*Exercise brief*:
Word for word, restate the entries below and exclude every image.
[[ Data provided open ]]
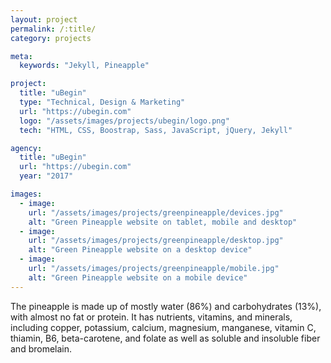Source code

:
 ```yaml
---
layout: project
permalink: /:title/
category: projects

meta:
  keywords: "Jekyll, Pineapple"

project:
  title: "uBegin"
  type: "Technical, Design & Marketing"
  url: "https://ubegin.com"
  logo: "/assets/images/projects/ubegin/logo.png"
  tech: "HTML, CSS, Boostrap, Sass, JavaScript, jQuery, Jekyll"

agency:
  title: "uBegin"
  url: "https://ubegin.com"
  year: "2017"

images:
  - image:
    url: "/assets/images/projects/greenpineapple/devices.jpg"
    alt: "Green Pineapple website on tablet, mobile and desktop"
  - image:
    url: "/assets/images/projects/greenpineapple/desktop.jpg"
    alt: "Green Pineapple website on a desktop device"
  - image:
    url: "/assets/images/projects/greenpineapple/mobile.jpg"
    alt: "Green Pineapple website on a mobile device"
---
```

<p>The pineapple is made up of mostly water (86%) and carbohydrates (13%), with almost no fat or protein. It has nutrients, vitamins, and minerals, including copper, potassium, calcium, magnesium, manganese, vitamin C, thiamin, B6, beta-carotene, and folate as well as soluble and insoluble fiber and bromelain.</p>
[[ Data provided closed ]]
*Exercise response*:
Source code

:
 ```yaml
---
layout: project
permalink: /:title/
category: projects

meta:
  keywords: "Jekyll, Pineapple"

project:
  title: "uBegin"
  type: "Technical, Design & Marketing"
  url: "https://ubegin.com"
  logo: "/assets/images/projects/ubegin/logo.png"
  tech: "HTML, CSS, Boostrap, Sass, JavaScript, jQuery, Jekyll"

agency:
  title: "uBegin"
  url: "https://ubegin.com"
  year: "2017"

images:
  - image:
    url: "/assets/images/projects/greenpineapple/devices.jpg"
    alt: "Green Pineapple website on tablet, mobile and desktop"
  - image:
    url: "/assets/images/projects/greenpineapple/desktop.jpg"
    alt: "Green Pineapple website on a desktop device"
  - image:
    url: "/assets/images/projects/greenpineapple/mobile.jpg"
    alt: "Green Pineapple website on a mobile device"
---
```

<p>The pineapple is made up of mostly water (86%) and carbohydrates (13%), with almost no fat or protein. It has nutrients, vitamins, and minerals, including copper, potassium, calcium, magnesium, manganese, vitamin C, thiamin, B6, beta-carotene, and folate as well as soluble and insoluble fiber and bromelain.</p>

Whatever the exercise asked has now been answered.